First report of Fusarium proliferatum causing root rot in soybean (Glycine max L.) in Canada.

Chang, K.F., Hwang, S.F., Conner, R.L., Ahmed, H.U., Zhou, Q-X., Turnbull, G.D., Strelkov, S.E., McLaren, D.L., and Gossen, B.D. (2015). "First report of Fusarium proliferatum causing root rot in soybean (Glycine max L.) in Canada.", Crop Protection, 67, pp. 52-58. doi : 10.1016/j.cropro.2014.09.020  Access to full text


Soybean plants showing symptoms of root rot were collected from fields in western Canada to determine the etiology of the disease. Four Fusarium spp., Fusarium avenaceum, Fusarium culmorum, Fusarium oxysporum and Fusarium proliferatum, were identified based on their cultural and morphological characteristics.

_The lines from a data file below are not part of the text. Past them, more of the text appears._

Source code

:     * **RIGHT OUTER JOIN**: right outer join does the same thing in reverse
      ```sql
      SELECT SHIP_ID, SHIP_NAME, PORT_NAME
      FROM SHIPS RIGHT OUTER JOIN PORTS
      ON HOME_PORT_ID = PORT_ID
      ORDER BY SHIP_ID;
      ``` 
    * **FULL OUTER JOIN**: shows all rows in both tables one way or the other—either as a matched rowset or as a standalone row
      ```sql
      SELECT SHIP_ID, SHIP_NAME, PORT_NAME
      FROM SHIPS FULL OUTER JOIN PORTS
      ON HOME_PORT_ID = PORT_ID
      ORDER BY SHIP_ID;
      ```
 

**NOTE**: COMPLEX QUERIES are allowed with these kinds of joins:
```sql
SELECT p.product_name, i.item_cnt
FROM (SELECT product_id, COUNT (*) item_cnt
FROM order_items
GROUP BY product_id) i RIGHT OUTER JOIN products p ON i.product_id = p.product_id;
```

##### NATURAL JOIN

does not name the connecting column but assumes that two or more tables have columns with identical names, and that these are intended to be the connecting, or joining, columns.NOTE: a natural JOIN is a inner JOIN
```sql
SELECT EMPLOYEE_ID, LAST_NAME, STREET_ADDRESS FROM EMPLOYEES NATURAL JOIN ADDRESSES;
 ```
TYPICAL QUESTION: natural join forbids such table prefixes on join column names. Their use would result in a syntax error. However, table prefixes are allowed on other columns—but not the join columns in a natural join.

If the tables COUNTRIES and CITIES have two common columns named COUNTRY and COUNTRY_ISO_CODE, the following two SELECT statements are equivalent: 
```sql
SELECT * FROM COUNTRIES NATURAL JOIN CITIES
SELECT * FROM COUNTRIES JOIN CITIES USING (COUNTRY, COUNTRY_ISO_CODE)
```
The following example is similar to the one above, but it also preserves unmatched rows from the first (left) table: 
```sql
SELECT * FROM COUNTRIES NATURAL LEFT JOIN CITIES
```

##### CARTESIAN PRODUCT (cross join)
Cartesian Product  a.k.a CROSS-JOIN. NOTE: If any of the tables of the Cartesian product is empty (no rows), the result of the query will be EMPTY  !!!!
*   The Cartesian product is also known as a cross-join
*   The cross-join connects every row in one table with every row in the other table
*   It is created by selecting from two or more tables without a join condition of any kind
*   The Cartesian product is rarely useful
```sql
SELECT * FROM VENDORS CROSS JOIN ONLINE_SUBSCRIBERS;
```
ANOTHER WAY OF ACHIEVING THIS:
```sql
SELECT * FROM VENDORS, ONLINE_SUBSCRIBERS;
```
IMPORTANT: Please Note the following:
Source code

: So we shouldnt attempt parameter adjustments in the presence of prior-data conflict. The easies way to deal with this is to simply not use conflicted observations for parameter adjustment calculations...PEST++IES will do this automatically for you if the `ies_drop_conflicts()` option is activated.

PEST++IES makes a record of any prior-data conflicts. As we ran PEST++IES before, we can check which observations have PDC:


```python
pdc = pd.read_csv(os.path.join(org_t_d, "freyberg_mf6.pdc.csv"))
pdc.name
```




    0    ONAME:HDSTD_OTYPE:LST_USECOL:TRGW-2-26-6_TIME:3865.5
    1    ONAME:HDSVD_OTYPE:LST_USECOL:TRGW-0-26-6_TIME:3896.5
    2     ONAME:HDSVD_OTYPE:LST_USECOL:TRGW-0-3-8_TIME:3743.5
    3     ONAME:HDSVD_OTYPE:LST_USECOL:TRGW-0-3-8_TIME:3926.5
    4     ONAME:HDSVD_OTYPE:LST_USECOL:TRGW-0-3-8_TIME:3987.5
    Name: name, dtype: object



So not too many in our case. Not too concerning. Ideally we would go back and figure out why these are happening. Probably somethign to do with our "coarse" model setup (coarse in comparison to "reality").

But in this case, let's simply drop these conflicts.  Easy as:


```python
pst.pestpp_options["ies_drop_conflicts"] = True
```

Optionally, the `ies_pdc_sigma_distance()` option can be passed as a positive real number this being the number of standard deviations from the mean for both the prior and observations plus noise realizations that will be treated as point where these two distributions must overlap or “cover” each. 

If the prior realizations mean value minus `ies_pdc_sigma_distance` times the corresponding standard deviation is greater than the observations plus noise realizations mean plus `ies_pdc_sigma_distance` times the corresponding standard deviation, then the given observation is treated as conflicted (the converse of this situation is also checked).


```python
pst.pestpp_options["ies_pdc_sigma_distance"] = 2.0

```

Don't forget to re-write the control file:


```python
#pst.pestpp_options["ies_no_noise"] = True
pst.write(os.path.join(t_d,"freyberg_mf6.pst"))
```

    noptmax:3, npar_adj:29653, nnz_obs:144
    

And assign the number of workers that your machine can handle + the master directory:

All of the isolates of these species were pathogenic on soybean. Identification of F. proliferatum was confirmed by PCR analysis with the F. proliferatum-specific primer set CLPRO1/CLPRO2. Amplicons of the target fragments (partial calmodulin (cld) gene, 526 bp) were obtained only from DNA of isolates tentatively identified as F. proliferatum, and sequencing of the amplicon showed it shared 100% identity with the cld gene sequences of F. proliferatum in GenBank. F. proliferatum was the most aggressive of the four Fusarium species identified, causing the greatest root rot severity and reduction of seedling emergence. F. avenaceum was the second most aggressive and caused a greater reduction in seedling numbers than F. culmorum or F. oxysporum. Correlation analysis showed that seedling emergence, shoot dry weight, and seed yield decreased, and root rot severity increased, with the log of inoculum density of F. proliferatum. This is the first report of F. proliferatum causing soybean root rot in Canada.